Fans of Folds won’t be surprised by the orchestral development. He played in orchestras as a kid (“I’d count measures and hit the triangle every once in a while”) and dropped out of the University of Miami's Frost School of Music. His music has always displayed an anachronistically baroque strain. “As a piano player that moves around the voices a little bit more correctly than a normal pop musician does, that ‘kinda translates to the symphony more easily than some stuff does,” he says.

MSO assistant principal cellist Nick Bochner says that behind Folds’ nonchalant public persona is a consummate professional. “In rehearsals he’ll play by himself, just sat at the piano, very much like how a piano soloist would normally,” he says. “But when he came out to perform he was just amazing. He interacts with the audience, he does spontaneous stuff, he changes songs from night to night. I think he’s just a constant performer, just fantastic.”

For his part, Bochner appreciates the change in tenor that comes with the Folds show. “The atmosphere in the hall, you know I guess orchestral musical is usually a little more formal, people are more quiet,” he says. “Whereas when you play with someone like Ben, you walk out on stage and the roar is absolutely deafening.”

Folds believes the staid atmosphere that often surrounds classical music is somewhat artificial. “People have taken it and run to the high-brow extreme.

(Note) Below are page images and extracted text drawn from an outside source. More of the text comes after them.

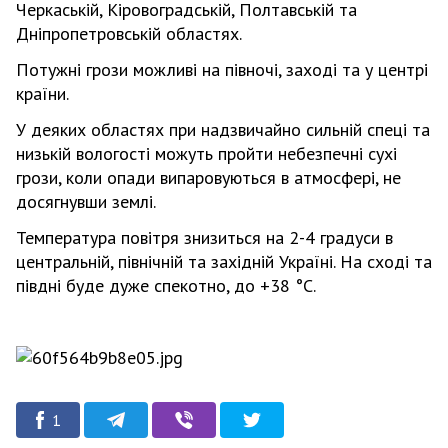
Черкаській, Кіровоградській, Полтавській та
Дніпропетровській областях.
Потужні грози можливі на півночі, заході та у центрі
країни.
У деяких областях при надзвичайно сильній спеці та
низькій вологості можуть пройти небезпечні сухі
грози, коли опади випаровуються в атмосфері, не
досягнувши землі.
Температура повітря знизиться на 2-4 градуси в
центральній, північній та західній Україні. На сході та
півдні буде дуже спекотно, до +38 °С.
1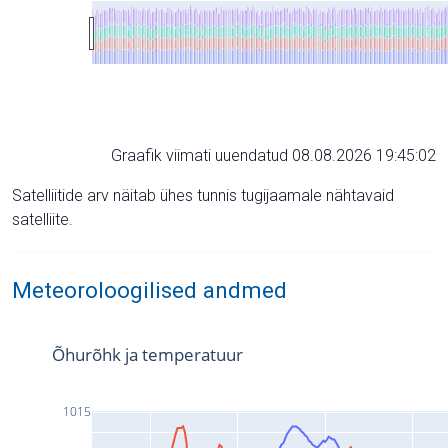
Graafik viimati uuendatud 08.08.2026 19:45:02
Satelliitide arv näitab ühes tunnis tugijaamale nähtavaid
satelliite.
Meteoroloogilised andmed
Õhurõhk ja temperatuur
1015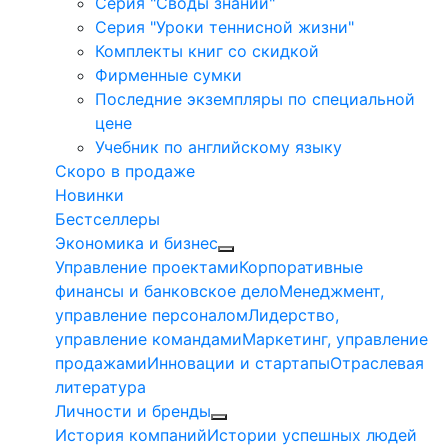
Серия "Своды знаний"
Серия "Уроки теннисной жизни"
Комплекты книг со скидкой
Фирменные сумки
Последние экземпляры по специальной
цене
Учебник по английскому языку
Скоро в продаже
Новинки
Бестселлеры
Экономика и бизнес
Управление проектами
Корпоративные
финансы и банковское дело
Менеджмент,
управление персоналом
Лидерство,
управление командами
Маркетинг, управление
продажами
Инновации и стартапы
Отраслевая
литература
Личности и бренды
История компаний
Истории успешных людей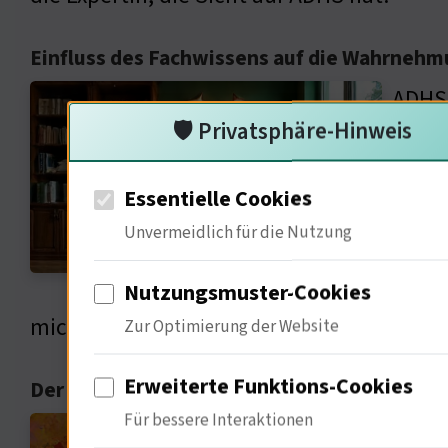
Einfluss des Fachwissens auf die Wahrneh
ADHS 
🛡️ Privatsphäre-Hinweis
kreat
diese
Essentielle Cookies
neigt
Unvermeidlich für die Nutzung
einem
sitze
Nutzungsmuster-Cookies
mich, wie der kreative Genius der Kultur,
Zur Optimierung der Website
Erweiterte Funktions-Cookies
Der Einfluss der Kreativität auf die Wahr
Für bessere Interaktionen
In me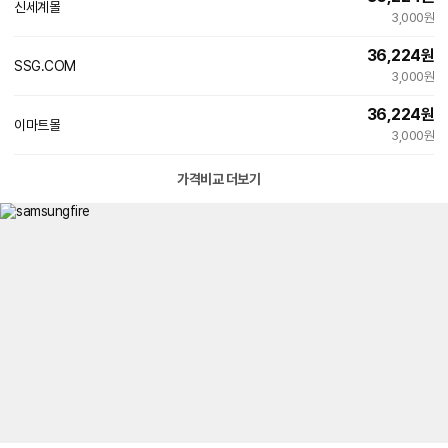
신세계몰
3,000원
36,224
원
SSG.COM
3,000원
36,224
원
이마트몰
3,000원
가격비교 더보기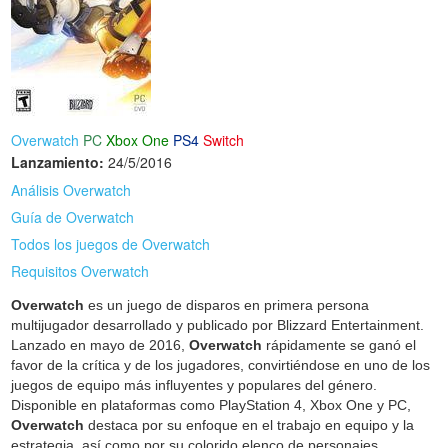
Overwatch
PC
Xbox One
PS4
Switch
Lanzamiento:
24/5/2016
Análisis Overwatch
Guía de Overwatch
Todos los juegos de Overwatch
Requisitos Overwatch
Overwatch
es un juego de disparos en primera persona
multijugador desarrollado y publicado por Blizzard Entertainment.
Lanzado en mayo de 2016,
Overwatch
rápidamente se ganó el
favor de la crítica y de los jugadores, convirtiéndose en uno de los
juegos de equipo más influyentes y populares del género.
Disponible en plataformas como PlayStation 4, Xbox One y PC,
Overwatch
destaca por su enfoque en el trabajo en equipo y la
estrategia, así como por su colorido elenco de personajes.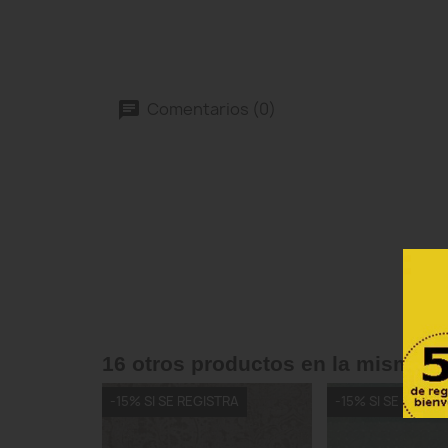
Comentarios (0)
16 otros productos en la misma c
-15% SI SE REGISTRA
-15% SI SE REGIS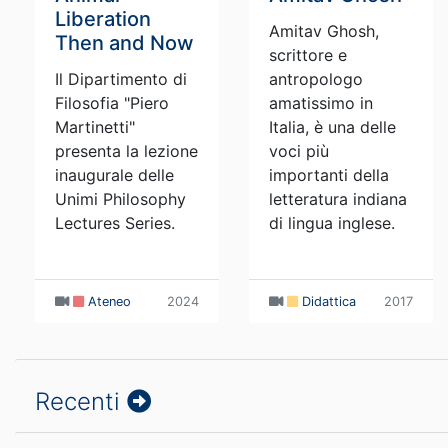
Liberation
Amitav Ghosh,
Then and Now
scrittore e
Il Dipartimento di
antropologo
Filosofia "Piero
amatissimo in
Martinetti"
Italia, è una delle
presenta la lezione
voci più
inaugurale delle
importanti della
Unimi Philosophy
letteratura indiana
Lectures Series.
di lingua inglese.
Ateneo
2024
Didattica
2017
Recenti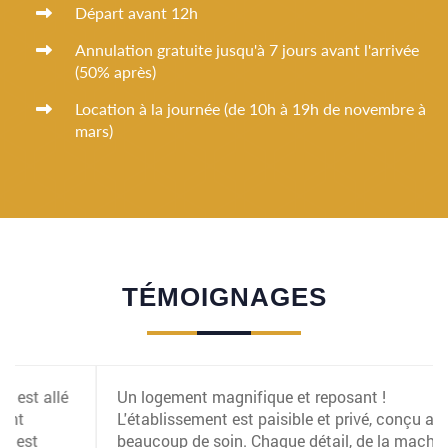
Départ avant 12h
Annulation gratuite jusqu'à 7 jours avant l'arrivée
(50% après)
Location à la journée (de 10h à 19h de novembre à
mars)
TÉMOIGNAGES
Un logement magnifique et reposant !
L'établissement est paisible et privé, conçu avec
beaucoup de soin. Chaque détail, de la machine à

I think it has thrown up a barrier that didn’t really need to exist,” he says. “But I think the orchestra will always exist, because it’s civilisation, you know? In the moment you see that no longer represented, we’ll be back to caves.”

He’s participating in that long tradition with his Piano Concerto, which will not only be performed at this week’s show, but will soon be widely released as an album. It’s definitely a departure. “Initially, there was a really nasty root canal gone bad, and a lot of prescription drugs and time spent in bed kinda just hallucinating. It started at that moment,” he says. “I’d wake up and have all these crazy motifs going through my head, and I’d go to the piano and pound them out.”

Piano Concerto features some unusual instrumentation. Midway through the performance, the entire orchestra pulls out their mobile phones and triggers the ringtone. “They dig doing it. It’s a bit ridiculous but it sounds beautiful,” he says. “You hear [Folds affects a deep official voice] ‘Please, put away all cellphones’, then seconds later everyone’s whipping their cellphones out. I think that’s funny.”

If it sounds like a gimmick, Folds has a solid rationale. “Really, musical response is just a series of dopamine releases,” he explains. “If you can get a surprise, then you’ve altered the cadence of the way people are reacting to the music. Every time you surprise someone, you get a musical advantage.”

Surprising as his show may be, Folds still isn’t sure whether it’ll introduce a new generation to the MSO. “You’ve got to grow a new audience for any art form. You have to be educated yourself to understand it. That’s the best I can hope to do,” he says. “But there’s no guarantee people are going to show up to, say, Mahler the night after I play.”